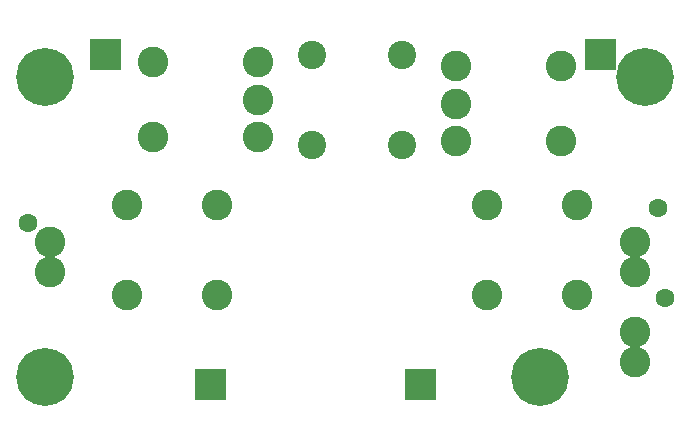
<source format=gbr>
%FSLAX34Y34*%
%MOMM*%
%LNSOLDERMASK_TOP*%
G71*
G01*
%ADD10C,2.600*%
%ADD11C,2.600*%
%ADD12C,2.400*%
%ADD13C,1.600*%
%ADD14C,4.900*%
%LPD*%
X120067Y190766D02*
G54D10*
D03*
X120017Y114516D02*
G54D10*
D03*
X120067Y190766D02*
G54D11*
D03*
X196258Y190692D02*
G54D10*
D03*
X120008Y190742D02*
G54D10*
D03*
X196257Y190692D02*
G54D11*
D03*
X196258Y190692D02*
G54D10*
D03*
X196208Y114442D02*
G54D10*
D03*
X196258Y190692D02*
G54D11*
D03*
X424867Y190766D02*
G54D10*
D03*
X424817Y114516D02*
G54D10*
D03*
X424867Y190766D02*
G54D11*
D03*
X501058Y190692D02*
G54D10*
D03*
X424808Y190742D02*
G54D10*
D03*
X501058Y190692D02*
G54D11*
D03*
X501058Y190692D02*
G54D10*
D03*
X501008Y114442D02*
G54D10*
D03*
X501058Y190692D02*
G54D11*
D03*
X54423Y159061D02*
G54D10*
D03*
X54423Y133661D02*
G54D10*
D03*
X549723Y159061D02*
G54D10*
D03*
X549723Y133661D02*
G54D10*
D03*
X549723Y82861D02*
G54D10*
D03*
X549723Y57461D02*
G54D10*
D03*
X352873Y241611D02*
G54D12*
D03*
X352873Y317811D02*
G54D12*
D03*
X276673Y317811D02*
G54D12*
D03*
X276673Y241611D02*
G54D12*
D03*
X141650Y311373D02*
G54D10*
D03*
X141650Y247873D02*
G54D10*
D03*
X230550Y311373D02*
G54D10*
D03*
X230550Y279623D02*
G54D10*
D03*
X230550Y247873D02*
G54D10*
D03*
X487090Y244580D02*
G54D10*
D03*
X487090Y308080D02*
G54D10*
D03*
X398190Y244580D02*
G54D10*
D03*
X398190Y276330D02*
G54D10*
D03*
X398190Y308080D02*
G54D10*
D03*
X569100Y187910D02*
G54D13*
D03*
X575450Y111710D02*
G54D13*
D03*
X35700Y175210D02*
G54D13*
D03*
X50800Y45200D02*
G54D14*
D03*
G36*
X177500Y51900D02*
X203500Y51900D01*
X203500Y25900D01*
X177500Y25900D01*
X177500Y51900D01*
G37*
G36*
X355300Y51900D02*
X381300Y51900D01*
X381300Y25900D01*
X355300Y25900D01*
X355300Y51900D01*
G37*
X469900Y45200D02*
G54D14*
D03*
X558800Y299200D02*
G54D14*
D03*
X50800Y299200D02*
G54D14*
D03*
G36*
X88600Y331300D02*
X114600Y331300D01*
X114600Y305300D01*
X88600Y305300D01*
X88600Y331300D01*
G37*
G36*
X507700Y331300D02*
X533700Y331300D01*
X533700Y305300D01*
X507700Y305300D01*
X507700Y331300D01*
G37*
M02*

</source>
· · · · ·
▸ Requirement:
Write the listing out in full, exactly; no images.

▸ Answer:
<source format=gbr>
%FSLAX34Y34*%
%MOMM*%
%LNSOLDERMASK_TOP*%
G71*
G01*
%ADD10C,2.600*%
%ADD11C,2.600*%
%ADD12C,2.400*%
%ADD13C,1.600*%
%ADD14C,4.900*%
%LPD*%
X120067Y190766D02*
G54D10*
D03*
X120017Y114516D02*
G54D10*
D03*
X120067Y190766D02*
G54D11*
D03*
X196258Y190692D02*
G54D10*
D03*
X120008Y190742D02*
G54D10*
D03*
X196257Y190692D02*
G54D11*
D03*
X196258Y190692D02*
G54D10*
D03*
X196208Y114442D02*
G54D10*
D03*
X196258Y190692D02*
G54D11*
D03*
X424867Y190766D02*
G54D10*
D03*
X424817Y114516D02*
G54D10*
D03*
X424867Y190766D02*
G54D11*
D03*
X501058Y190692D02*
G54D10*
D03*
X424808Y190742D02*
G54D10*
D03*
X501058Y190692D02*
G54D11*
D03*
X501058Y190692D02*
G54D10*
D03*
X501008Y114442D02*
G54D10*
D03*
X501058Y190692D02*
G54D11*
D03*
X54423Y159061D02*
G54D10*
D03*
X54423Y133661D02*
G54D10*
D03*
X549723Y159061D02*
G54D10*
D03*
X549723Y133661D02*
G54D10*
D03*
X549723Y82861D02*
G54D10*
D03*
X549723Y57461D02*
G54D10*
D03*
X352873Y241611D02*
G54D12*
D03*
X352873Y317811D02*
G54D12*
D03*
X276673Y317811D02*
G54D12*
D03*
X276673Y241611D02*
G54D12*
D03*
X141650Y311373D02*
G54D10*
D03*
X141650Y247873D02*
G54D10*
D03*
X230550Y311373D02*
G54D10*
D03*
X230550Y279623D02*
G54D10*
D03*
X230550Y247873D02*
G54D10*
D03*
X487090Y244580D02*
G54D10*
D03*
X487090Y308080D02*
G54D10*
D03*
X398190Y244580D02*
G54D10*
D03*
X398190Y276330D02*
G54D10*
D03*
X398190Y308080D02*
G54D10*
D03*
X569100Y187910D02*
G54D13*
D03*
X575450Y111710D02*
G54D13*
D03*
X35700Y175210D02*
G54D13*
D03*
X50800Y45200D02*
G54D14*
D03*
G36*
X177500Y51900D02*
X203500Y51900D01*
X203500Y25900D01*
X177500Y25900D01*
X177500Y51900D01*
G37*
G36*
X355300Y51900D02*
X381300Y51900D01*
X381300Y25900D01*
X355300Y25900D01*
X355300Y51900D01*
G37*
X469900Y45200D02*
G54D14*
D03*
X558800Y299200D02*
G54D14*
D03*
X50800Y299200D02*
G54D14*
D03*
G36*
X88600Y331300D02*
X114600Y331300D01*
X114600Y305300D01*
X88600Y305300D01*
X88600Y331300D01*
G37*
G36*
X507700Y331300D02*
X533700Y331300D01*
X533700Y305300D01*
X507700Y305300D01*
X507700Y331300D01*
G37*
M02*

</source>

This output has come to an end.